Highlights & Insights

  • Theoretical Depth: Rigorously proves the specific harm of binary labeling to contrastive and sigmoid losses through gradient analysis, quantifying the "relative gradient penalty" \(r_i\).
  • Elegant Uncertainty Design: Interprets uncertainty as a "measure of labeling quality" rather than "semantic ambiguity"; this perspective shift allows the model to handle false negatives more rationally.
  • Lightweight Adapter: Only adds two MLPs on top of frozen CLIP features, resulting in extremely low parameter count and computational overhead.

Limitations & Future Work

  • The choice of Hadamard product was not systematically compared with other feature interaction methods (e.g., bilinear pooling, outer product).
  • The fixed number of mixture components (two) may limit modeling of highly complex labeling patterns.
  • Label correction limitations—disproportionate concentration of false negatives may still lead to learning bias.
  • Improvements: Dynamic number of components; other flexible posterior forms; combining with active learning or manual data cleaning.
  • vs.
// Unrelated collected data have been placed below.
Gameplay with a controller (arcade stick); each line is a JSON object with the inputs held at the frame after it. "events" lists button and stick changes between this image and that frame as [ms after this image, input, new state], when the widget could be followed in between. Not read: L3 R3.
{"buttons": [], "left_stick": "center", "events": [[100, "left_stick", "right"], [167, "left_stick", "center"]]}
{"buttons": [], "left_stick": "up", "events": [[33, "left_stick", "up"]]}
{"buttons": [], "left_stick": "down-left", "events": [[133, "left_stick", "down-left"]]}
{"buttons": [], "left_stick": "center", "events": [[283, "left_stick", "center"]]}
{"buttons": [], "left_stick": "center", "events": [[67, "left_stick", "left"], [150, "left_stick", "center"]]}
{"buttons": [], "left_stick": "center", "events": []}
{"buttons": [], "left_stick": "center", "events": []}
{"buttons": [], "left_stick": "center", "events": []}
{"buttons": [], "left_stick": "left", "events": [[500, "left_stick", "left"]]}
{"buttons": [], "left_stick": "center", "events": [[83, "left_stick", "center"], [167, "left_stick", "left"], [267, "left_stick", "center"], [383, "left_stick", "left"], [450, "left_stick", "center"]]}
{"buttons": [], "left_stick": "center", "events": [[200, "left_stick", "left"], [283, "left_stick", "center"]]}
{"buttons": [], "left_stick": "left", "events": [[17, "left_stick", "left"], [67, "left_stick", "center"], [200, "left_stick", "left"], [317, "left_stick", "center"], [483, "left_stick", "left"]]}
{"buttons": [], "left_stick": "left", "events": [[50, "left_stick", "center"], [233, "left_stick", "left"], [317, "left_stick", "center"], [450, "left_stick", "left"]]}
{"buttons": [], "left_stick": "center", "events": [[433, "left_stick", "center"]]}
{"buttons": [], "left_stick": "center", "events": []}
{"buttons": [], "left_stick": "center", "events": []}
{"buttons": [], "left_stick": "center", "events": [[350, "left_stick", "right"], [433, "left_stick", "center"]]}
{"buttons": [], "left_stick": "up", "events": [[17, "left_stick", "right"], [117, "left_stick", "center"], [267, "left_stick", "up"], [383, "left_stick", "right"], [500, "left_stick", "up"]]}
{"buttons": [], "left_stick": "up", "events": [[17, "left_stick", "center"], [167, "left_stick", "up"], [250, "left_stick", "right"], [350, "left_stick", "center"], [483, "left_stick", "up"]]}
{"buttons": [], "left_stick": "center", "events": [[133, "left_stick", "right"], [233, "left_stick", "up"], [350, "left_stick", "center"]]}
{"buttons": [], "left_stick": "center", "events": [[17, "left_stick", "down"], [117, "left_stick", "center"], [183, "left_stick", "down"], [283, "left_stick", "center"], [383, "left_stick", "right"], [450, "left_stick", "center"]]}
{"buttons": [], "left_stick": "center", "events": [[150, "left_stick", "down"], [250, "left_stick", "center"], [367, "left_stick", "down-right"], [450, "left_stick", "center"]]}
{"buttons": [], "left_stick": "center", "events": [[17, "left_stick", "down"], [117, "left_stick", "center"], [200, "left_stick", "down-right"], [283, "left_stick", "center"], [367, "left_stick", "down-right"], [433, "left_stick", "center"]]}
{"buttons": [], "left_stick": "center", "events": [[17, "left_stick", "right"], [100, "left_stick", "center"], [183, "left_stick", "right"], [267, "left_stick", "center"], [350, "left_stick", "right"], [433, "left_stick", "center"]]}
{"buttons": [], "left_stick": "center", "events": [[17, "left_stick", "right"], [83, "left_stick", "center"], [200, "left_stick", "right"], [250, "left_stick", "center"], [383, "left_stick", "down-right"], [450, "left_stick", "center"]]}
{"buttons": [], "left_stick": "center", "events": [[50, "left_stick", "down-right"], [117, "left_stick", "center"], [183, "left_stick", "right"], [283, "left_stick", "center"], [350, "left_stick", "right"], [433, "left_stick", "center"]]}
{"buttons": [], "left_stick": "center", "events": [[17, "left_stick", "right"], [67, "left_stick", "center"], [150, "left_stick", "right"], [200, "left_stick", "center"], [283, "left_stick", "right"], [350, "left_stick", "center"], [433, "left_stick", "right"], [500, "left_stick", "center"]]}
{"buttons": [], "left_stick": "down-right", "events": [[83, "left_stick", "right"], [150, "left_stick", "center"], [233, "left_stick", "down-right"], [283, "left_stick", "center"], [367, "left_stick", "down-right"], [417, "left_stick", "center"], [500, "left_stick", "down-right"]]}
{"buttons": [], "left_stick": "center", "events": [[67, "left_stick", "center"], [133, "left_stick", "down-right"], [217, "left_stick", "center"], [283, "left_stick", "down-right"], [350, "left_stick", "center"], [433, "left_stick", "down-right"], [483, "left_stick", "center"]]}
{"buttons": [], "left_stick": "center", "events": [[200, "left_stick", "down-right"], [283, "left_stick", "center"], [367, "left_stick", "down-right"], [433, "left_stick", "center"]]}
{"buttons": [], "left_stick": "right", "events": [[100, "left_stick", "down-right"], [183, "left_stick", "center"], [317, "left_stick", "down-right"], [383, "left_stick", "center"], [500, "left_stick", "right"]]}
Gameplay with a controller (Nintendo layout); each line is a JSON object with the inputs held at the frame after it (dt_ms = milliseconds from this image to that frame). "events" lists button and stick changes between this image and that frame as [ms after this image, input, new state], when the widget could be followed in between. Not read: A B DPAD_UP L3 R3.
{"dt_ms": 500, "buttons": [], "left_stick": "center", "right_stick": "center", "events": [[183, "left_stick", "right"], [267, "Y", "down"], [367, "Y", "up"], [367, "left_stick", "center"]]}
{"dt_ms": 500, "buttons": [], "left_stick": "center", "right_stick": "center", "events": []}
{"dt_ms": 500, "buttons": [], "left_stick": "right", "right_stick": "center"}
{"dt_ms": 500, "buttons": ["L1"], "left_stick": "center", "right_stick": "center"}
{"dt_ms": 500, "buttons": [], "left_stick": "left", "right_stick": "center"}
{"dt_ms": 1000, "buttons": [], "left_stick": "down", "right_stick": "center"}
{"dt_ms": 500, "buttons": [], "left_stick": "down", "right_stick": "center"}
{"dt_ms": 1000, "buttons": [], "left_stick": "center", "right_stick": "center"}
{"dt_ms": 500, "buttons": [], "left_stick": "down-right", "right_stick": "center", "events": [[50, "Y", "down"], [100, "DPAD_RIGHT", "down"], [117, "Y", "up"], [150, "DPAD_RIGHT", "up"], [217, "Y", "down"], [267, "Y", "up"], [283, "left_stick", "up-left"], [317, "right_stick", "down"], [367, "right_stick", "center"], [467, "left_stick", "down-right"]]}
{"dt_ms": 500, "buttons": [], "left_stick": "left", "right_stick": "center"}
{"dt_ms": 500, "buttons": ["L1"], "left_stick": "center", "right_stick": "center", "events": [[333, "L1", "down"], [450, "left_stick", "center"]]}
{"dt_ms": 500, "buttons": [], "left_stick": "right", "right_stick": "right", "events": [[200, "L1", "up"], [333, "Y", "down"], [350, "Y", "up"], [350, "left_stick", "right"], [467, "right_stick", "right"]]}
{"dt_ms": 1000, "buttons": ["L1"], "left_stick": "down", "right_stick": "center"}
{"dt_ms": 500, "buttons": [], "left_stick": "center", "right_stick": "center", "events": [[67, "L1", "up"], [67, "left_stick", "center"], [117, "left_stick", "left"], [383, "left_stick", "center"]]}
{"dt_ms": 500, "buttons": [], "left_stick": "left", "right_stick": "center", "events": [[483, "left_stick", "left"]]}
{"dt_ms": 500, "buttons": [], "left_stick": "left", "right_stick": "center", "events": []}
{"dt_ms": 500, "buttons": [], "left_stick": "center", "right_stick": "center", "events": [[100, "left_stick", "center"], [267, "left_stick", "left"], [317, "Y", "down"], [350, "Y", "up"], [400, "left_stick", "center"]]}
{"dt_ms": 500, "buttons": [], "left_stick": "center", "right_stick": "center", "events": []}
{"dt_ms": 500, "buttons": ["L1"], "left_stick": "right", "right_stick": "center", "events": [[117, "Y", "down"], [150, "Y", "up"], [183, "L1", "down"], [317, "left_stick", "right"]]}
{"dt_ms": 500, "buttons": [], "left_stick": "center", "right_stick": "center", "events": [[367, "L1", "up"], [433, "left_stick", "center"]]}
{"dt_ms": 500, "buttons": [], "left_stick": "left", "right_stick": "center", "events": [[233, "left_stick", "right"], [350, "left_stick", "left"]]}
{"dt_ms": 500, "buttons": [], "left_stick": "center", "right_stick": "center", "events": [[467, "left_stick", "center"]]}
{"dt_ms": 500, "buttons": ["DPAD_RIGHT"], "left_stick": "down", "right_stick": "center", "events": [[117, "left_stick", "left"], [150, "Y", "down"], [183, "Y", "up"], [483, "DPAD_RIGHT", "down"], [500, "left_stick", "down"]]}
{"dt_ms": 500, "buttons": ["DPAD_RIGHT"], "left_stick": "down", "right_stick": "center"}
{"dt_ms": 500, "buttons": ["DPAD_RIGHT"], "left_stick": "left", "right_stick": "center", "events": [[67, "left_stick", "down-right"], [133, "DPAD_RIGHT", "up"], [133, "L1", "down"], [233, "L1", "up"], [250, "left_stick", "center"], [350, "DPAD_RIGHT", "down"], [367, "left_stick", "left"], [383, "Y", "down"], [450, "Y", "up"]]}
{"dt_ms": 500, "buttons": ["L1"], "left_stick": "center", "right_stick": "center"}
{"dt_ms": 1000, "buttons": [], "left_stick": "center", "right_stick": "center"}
Probabilistic Embedding Methods (PCME/PCME++): PCME attributes uncertainty to sample semantic ambiguity; VACSR attributes it to labeling noise, which is more consistent with actual data labeling scenarios.
  • vs. Contrastive Learning Temperature Tuning: Traditional methods require meticulous adjustment of temperature coefficients; VACSR achieves adaptation through self-learning variance parameters.

Rating

  • Novelty: ⭐⭐⭐⭐ Re-modeling the binary labeling problem as variational inference is novel; VAE applications in representation learning have precedents (innovation is moderate).
  • Experimental Thoroughness: ⭐⭐⭐⭐⭐ COCO/EC/CxC + 1K/5K + noise robustness + domain generalization.
  • Writing Quality: ⭐⭐⭐⭐ Clear logic with rigorous theoretical derivation.
  • Value: ⭐⭐⭐⭐⭐ Addresses practical problems in CLIP fine-tuning; the method is lightweight and integrable.